● Supplied data
________________________

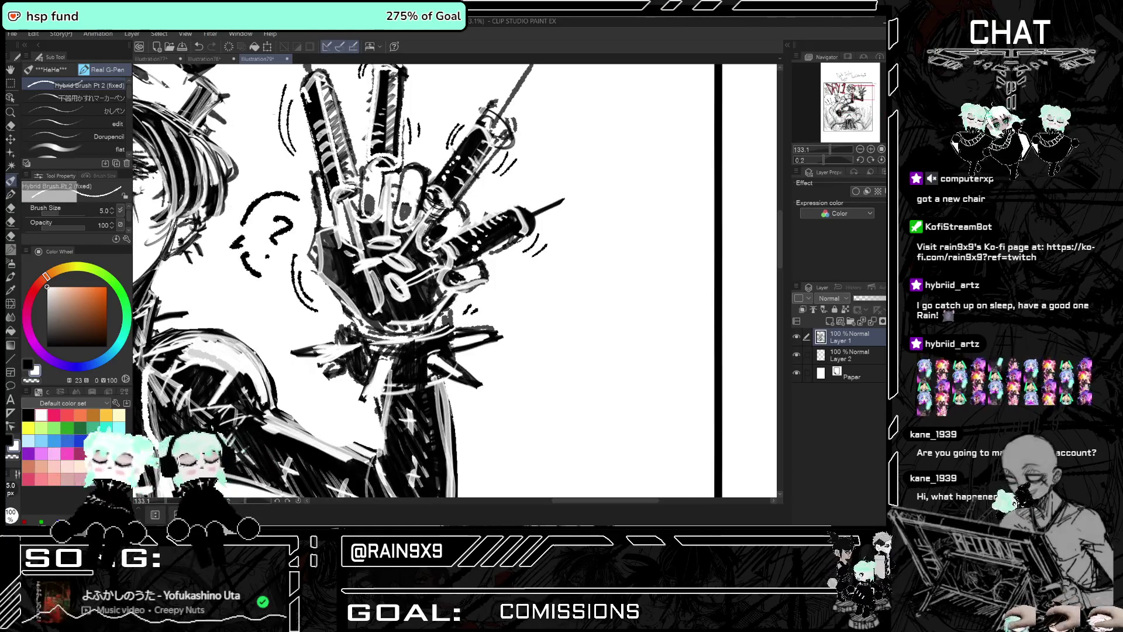
{"action": "scroll", "coordinate": [584, 171], "scroll_direction": "down", "scroll_amount": 2}
{"action": "scroll", "coordinate": [585, 170], "scroll_direction": "down", "scroll_amount": 1}
{"action": "scroll", "coordinate": [584, 170], "scroll_direction": "down", "scroll_amount": 1}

________________________

● Task details
Would you copy all the material exactly, dropping the pictures?

● Answer to this task
{"action": "scroll", "coordinate": [584, 171], "scroll_direction": "down", "scroll_amount": 2}
{"action": "scroll", "coordinate": [585, 170], "scroll_direction": "down", "scroll_amount": 1}
{"action": "scroll", "coordinate": [584, 170], "scroll_direction": "down", "scroll_amount": 1}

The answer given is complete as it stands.